▸ **Task to carry out**
Write out exactly the lines of the entries below from the one holding "image demonstrates a" to the one holding "lung cancer (adenocarcinoma)", inclusive, and leave out all other lines.

#####

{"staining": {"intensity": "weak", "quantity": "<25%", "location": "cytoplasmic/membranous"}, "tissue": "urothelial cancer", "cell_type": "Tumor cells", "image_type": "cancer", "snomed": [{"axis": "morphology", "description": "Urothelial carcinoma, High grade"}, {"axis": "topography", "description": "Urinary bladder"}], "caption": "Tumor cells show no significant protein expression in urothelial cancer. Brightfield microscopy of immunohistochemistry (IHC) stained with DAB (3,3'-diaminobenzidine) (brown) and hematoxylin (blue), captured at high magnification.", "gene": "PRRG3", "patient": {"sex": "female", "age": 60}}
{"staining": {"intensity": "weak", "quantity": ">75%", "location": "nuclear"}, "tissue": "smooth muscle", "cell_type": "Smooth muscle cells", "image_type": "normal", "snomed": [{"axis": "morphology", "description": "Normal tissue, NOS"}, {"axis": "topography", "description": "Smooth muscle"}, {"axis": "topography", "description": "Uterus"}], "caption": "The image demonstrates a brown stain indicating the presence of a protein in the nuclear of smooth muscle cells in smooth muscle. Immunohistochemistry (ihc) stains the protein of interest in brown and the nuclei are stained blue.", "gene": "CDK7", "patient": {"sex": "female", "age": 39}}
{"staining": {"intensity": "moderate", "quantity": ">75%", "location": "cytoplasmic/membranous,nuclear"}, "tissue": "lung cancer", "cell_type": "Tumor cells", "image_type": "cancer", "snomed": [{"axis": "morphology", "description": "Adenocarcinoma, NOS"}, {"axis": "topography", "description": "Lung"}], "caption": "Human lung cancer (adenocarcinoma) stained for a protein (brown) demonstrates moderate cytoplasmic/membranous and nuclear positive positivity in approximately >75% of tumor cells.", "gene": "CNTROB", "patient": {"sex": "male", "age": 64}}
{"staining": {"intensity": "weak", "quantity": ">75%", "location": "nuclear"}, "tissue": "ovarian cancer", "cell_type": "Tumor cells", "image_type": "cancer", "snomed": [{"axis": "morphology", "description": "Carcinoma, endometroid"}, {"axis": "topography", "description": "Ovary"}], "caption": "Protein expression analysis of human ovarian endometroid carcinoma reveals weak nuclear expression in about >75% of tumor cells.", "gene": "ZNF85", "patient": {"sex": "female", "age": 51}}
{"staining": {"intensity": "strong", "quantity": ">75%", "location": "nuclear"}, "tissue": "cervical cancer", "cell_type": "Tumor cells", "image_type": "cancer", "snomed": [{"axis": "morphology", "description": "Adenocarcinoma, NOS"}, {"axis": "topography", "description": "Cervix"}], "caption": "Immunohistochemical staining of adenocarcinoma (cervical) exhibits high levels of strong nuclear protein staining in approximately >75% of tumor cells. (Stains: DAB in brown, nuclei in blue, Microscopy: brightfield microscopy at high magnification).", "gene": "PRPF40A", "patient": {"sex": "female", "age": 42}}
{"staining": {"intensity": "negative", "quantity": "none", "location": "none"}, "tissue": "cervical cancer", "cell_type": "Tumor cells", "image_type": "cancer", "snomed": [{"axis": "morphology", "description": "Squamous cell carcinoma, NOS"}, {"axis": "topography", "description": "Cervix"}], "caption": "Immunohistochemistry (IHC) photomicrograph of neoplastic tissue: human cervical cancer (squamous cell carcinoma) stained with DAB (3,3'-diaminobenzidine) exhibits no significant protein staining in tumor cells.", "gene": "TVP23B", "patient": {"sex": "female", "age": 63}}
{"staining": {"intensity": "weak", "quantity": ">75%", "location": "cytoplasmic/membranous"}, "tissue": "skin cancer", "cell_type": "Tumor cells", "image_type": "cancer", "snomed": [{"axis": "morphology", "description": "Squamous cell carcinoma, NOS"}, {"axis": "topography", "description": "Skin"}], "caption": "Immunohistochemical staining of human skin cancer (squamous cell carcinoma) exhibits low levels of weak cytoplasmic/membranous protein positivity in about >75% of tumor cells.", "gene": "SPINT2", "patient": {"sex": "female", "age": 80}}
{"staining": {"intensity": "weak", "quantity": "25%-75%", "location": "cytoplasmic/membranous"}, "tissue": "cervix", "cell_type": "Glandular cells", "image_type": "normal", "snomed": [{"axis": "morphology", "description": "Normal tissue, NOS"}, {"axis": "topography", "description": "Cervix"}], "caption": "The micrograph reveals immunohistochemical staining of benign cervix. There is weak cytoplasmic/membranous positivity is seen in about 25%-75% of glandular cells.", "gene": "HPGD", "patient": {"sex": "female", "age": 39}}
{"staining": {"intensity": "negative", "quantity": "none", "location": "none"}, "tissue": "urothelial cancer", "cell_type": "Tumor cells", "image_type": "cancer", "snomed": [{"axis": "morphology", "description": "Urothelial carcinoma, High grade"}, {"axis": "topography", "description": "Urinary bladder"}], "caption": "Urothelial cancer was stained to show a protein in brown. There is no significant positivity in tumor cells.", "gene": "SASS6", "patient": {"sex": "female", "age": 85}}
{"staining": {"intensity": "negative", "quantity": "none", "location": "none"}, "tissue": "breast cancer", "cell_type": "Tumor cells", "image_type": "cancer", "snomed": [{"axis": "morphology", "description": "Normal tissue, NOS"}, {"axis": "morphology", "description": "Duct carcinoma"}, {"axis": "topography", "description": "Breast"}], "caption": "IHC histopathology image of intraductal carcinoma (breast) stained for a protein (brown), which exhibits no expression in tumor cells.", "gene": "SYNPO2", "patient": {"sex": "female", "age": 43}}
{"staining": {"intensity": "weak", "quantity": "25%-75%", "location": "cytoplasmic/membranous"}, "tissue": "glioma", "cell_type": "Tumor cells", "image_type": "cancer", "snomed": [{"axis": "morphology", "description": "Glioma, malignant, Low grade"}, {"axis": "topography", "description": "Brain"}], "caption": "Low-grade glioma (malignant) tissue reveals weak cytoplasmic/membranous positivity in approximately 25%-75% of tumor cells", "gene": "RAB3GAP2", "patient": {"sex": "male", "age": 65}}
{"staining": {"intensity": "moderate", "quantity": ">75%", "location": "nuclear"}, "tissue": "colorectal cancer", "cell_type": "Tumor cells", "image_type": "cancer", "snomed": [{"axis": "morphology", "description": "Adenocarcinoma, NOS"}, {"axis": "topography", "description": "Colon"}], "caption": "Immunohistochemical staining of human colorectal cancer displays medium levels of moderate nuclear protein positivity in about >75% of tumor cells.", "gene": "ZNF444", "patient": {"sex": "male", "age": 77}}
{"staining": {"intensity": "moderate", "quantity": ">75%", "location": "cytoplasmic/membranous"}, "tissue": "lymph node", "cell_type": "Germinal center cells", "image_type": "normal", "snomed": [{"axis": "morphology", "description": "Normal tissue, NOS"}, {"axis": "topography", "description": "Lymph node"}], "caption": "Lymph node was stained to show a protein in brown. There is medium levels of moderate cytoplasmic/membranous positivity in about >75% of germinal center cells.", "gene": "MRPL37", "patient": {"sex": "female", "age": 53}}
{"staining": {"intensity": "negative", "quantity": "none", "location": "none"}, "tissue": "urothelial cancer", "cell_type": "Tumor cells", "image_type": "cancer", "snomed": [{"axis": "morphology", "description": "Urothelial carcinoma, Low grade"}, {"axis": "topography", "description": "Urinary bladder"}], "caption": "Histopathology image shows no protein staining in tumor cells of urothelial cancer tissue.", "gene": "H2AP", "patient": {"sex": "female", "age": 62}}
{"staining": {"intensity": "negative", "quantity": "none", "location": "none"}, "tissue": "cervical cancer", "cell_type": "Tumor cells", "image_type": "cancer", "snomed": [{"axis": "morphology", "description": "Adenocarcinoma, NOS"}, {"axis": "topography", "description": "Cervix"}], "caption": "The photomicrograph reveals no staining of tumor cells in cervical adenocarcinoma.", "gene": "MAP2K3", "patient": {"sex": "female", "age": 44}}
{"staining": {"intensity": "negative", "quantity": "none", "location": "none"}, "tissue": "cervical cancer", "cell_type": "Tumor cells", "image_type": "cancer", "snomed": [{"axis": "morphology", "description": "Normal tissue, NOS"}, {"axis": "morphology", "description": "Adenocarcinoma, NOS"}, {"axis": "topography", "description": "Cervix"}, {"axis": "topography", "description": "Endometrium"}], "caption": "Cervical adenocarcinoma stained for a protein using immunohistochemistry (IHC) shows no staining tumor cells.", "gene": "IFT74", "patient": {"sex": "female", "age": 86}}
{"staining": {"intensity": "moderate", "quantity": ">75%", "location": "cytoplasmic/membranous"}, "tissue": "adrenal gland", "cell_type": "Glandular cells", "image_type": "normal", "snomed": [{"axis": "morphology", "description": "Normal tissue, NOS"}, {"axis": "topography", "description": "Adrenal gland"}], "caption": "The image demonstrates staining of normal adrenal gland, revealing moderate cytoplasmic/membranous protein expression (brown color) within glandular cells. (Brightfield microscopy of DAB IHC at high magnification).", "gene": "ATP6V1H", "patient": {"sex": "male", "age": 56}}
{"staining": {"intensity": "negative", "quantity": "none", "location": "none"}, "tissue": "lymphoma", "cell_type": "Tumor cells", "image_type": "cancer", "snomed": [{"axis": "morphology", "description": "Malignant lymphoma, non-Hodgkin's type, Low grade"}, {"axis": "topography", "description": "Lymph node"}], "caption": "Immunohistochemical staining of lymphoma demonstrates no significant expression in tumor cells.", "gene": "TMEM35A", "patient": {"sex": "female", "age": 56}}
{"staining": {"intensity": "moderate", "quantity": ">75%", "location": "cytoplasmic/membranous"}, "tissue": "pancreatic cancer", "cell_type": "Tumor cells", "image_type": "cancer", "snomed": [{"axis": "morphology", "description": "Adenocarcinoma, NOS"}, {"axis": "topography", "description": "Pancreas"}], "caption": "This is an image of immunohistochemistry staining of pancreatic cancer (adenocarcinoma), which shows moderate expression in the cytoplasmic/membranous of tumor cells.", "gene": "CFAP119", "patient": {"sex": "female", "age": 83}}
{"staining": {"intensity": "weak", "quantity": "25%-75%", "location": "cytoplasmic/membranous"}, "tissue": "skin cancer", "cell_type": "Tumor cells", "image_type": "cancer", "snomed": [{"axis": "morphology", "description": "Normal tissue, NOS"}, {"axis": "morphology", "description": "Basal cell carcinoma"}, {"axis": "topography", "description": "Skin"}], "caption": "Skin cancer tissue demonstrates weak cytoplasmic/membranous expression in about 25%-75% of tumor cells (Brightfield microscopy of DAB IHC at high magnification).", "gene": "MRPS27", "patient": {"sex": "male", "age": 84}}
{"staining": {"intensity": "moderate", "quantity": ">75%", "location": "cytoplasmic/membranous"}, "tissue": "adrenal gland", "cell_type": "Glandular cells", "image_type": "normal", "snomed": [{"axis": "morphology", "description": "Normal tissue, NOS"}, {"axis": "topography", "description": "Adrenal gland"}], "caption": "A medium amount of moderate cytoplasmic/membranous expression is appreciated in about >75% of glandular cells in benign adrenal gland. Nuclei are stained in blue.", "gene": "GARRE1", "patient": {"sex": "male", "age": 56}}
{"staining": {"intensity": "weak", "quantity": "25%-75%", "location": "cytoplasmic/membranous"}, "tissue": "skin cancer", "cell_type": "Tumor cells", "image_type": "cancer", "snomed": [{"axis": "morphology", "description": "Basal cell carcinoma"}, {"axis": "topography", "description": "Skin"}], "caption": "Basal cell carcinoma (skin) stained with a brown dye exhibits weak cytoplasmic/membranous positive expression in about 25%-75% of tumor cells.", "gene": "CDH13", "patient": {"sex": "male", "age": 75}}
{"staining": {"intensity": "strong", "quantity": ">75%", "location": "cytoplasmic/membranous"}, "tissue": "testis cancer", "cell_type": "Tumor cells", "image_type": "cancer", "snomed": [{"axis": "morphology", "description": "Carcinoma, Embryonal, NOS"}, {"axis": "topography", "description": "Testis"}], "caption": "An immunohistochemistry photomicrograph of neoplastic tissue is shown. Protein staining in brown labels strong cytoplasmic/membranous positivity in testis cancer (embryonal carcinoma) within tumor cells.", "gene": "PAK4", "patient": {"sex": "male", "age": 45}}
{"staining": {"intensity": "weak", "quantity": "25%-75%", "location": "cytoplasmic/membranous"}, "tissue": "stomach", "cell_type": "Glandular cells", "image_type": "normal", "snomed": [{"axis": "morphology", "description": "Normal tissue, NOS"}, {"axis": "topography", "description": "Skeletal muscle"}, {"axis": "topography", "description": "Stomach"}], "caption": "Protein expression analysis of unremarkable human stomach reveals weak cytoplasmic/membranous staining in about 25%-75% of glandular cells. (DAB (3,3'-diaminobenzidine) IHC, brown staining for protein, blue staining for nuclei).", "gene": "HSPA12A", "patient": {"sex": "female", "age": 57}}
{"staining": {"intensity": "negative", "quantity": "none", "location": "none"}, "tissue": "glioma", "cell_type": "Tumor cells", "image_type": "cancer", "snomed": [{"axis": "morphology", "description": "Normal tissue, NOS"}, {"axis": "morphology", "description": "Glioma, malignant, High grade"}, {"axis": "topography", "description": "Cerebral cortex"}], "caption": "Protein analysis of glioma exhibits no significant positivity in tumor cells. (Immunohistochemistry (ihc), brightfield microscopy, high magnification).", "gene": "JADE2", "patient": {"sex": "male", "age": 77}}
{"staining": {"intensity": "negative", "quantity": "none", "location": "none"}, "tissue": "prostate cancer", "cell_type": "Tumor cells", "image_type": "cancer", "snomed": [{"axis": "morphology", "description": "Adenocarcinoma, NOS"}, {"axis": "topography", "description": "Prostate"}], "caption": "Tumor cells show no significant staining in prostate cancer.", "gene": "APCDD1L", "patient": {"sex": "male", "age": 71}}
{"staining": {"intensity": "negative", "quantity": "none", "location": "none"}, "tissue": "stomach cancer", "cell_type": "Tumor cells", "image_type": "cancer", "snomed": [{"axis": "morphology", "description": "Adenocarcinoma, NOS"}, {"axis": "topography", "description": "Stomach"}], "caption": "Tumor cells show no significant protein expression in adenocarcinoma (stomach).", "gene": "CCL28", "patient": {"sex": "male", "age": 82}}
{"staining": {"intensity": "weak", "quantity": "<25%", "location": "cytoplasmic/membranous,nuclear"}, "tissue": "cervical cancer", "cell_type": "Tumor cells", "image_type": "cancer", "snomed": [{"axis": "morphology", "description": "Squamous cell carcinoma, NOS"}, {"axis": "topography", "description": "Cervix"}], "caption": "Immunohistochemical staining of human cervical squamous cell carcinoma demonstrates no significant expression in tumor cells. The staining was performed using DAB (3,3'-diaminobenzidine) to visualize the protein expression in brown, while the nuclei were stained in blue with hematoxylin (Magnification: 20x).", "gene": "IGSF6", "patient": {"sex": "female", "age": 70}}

#####

▸ **Output of the exercise**
{"staining": {"intensity": "weak", "quantity": ">75%", "location": "nuclear"}, "tissue": "smooth muscle", "cell_type": "Smooth muscle cells", "image_type": "normal", "snomed": [{"axis": "morphology", "description": "Normal tissue, NOS"}, {"axis": "topography", "description": "Smooth muscle"}, {"axis": "topography", "description": "Uterus"}], "caption": "The image demonstrates a brown stain indicating the presence of a protein in the nuclear of smooth muscle cells in smooth muscle. Immunohistochemistry (ihc) stains the protein of interest in brown and the nuclei are stained blue.", "gene": "CDK7", "patient": {"sex": "female", "age": 39}}
{"staining": {"intensity": "moderate", "quantity": ">75%", "location": "cytoplasmic/membranous,nuclear"}, "tissue": "lung cancer", "cell_type": "Tumor cells", "image_type": "cancer", "snomed": [{"axis": "morphology", "description": "Adenocarcinoma, NOS"}, {"axis": "topography", "description": "Lung"}], "caption": "Human lung cancer (adenocarcinoma) stained for a protein (brown) demonstrates moderate cytoplasmic/membranous and nuclear positive positivity in approximately >75% of tumor cells.", "gene": "CNTROB", "patient": {"sex": "male", "age": 64}}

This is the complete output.